神楽坂薫木荘は情緒=Moodを最上位のスペックとして計画された。住まいは、忙しい現代社会に生きる我々が人間存在を回復する場所であるべきである。個人住宅であれば、建築家「私」と住まい手「私」がまるで合わせ鏡のようになって「居心地の良さ」を探ってゆく。賃貸アパートはその相手が居ないが、かといって一般的な間取りや量産品の集合に「居心地の良さ」を見出すことは出来ない。神楽坂薫木荘は、建築家である「私」が建具や家具、手摺に至るまでかたちを与え、庭園美術家である長崎氏が、樹木や石を選び、その場所を決め、オブジェを製作した。建築家「私」と庭園美術家「私」のそれぞれが個を掘り下げた先に、普遍的な「居心地の良さ」があると考えている。

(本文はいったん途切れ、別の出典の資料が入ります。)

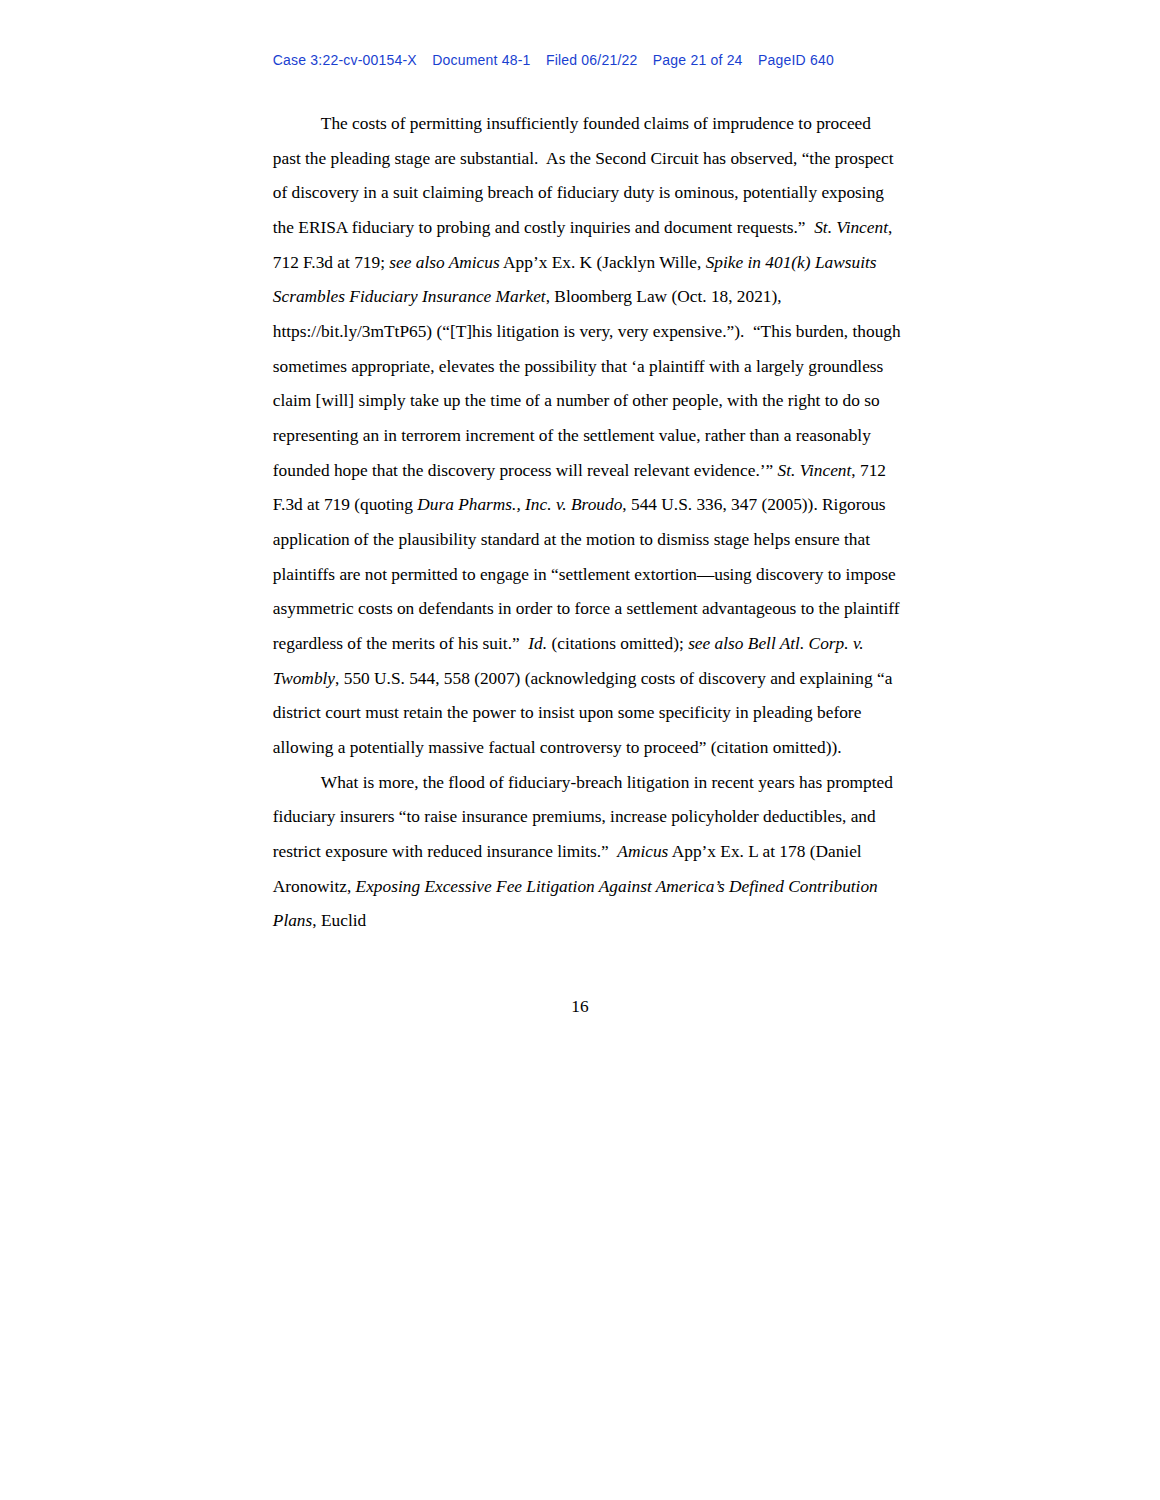Case 3:22-cv-00154-X Document 48-1 Filed 06/21/22 Page 21 of 24 PageID 640
The costs of permitting insufficiently founded claims of imprudence to proceed past the pleading stage are substantial. As the Second Circuit has observed, “the prospect of discovery in a suit claiming breach of fiduciary duty is ominous, potentially exposing the ERISA fiduciary to probing and costly inquiries and document requests.” St. Vincent, 712 F.3d at 719; see also Amicus App’x Ex. K (Jacklyn Wille, Spike in 401(k) Lawsuits Scrambles Fiduciary Insurance Market, Bloomberg Law (Oct. 18, 2021), https://bit.ly/3mTtP65) (“[T]his litigation is very, very expensive.”). “This burden, though sometimes appropriate, elevates the possibility that ‘a plaintiff with a largely groundless claim [will] simply take up the time of a number of other people, with the right to do so representing an in terrorem increment of the settlement value, rather than a reasonably founded hope that the discovery process will reveal relevant evidence.’” St. Vincent, 712 F.3d at 719 (quoting Dura Pharms., Inc. v. Broudo, 544 U.S. 336, 347 (2005)). Rigorous application of the plausibility standard at the motion to dismiss stage helps ensure that plaintiffs are not permitted to engage in “settlement extortion—using discovery to impose asymmetric costs on defendants in order to force a settlement advantageous to the plaintiff regardless of the merits of his suit.” Id. (citations omitted); see also Bell Atl. Corp. v. Twombly, 550 U.S. 544, 558 (2007) (acknowledging costs of discovery and explaining “a district court must retain the power to insist upon some specificity in pleading before allowing a potentially massive factual controversy to proceed” (citation omitted)).
What is more, the flood of fiduciary-breach litigation in recent years has prompted fiduciary insurers “to raise insurance premiums, increase policyholder deductibles, and restrict exposure with reduced insurance limits.” Amicus App’x Ex. L at 178 (Daniel Aronowitz, Exposing Excessive Fee Litigation Against America’s Defined Contribution Plans, Euclid
16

庭園の陽だまりを背景に薄暗い一階寝室の先には、漏れ出る光の中、階段と鍵型の手摺の先端が僅かに顔を覗かせ、上部に確かに広がる空間を期待させる。南北の街並に大きく開放された三階DKでは、数本の独立柱の効果によって、時間の移り変わりと共に漆黒の床に光と影が乱舞する。二層に渡るチューブ状の階段室は、その昇降機能以上に、この二つの性格の異なる空間の場面転換を図る舞台装置のようなものである。

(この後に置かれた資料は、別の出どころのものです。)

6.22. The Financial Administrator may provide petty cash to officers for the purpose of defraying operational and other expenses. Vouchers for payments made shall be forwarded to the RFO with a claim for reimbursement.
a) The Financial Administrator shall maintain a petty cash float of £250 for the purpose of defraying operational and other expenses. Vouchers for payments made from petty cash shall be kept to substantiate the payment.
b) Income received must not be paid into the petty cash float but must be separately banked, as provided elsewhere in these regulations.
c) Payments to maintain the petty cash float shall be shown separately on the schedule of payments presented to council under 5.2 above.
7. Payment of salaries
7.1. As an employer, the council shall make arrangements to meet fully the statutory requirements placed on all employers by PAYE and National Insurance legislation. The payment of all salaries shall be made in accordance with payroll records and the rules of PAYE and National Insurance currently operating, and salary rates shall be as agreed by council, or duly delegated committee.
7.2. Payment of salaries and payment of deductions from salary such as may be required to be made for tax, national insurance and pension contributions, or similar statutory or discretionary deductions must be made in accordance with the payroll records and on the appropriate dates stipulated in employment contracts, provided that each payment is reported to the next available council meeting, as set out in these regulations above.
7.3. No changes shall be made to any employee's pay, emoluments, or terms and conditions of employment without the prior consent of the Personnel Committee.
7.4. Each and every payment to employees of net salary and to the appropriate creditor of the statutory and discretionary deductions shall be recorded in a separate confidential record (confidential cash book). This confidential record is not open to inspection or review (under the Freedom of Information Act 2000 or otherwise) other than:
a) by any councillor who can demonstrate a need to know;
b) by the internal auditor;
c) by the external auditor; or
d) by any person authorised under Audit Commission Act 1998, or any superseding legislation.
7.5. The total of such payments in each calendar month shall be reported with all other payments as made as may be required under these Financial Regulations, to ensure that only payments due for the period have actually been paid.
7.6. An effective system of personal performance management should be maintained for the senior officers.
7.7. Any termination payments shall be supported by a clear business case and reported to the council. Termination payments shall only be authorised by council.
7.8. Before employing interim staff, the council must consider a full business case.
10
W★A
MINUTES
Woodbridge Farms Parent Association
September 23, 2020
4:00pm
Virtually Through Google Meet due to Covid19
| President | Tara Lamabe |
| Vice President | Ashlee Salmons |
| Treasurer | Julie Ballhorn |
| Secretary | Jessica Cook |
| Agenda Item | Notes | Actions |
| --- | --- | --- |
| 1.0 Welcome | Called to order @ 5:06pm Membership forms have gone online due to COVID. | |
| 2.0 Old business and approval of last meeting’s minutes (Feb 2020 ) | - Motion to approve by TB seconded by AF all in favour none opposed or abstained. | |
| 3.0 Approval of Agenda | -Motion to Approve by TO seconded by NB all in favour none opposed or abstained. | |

住まいの原型としての洞窟・・・この部屋の設計中はいつもそんな事ばかり考えていた。チューブ状の空間の、ちょっと膨らんだところが体を洗う場所や寝る場所、大きく膨らんだところが食べる場所である。光をたぐり寄せながら進んで行き、最も見晴らしの良いところに辿り着いたら、庭園を一望する事が出来るのだ。建築の各部分に求められる機能をデザインの言い訳にしたくないと、いつも考えている。玄関を開けるとモノトーンの空間を背景にして、米松無垢の構造物が鎮座する。力学的な力強さ、木の生命力、何でも良い。機能以外に身体で感じた感慨が、機能以上に暮らしを豊かにしてくれるのだ。二階のワンルームにはカーテンで仕切ることが出来る大きな場所と小さな場所がある。どう使うかは住まい手の身体が決めてくれる。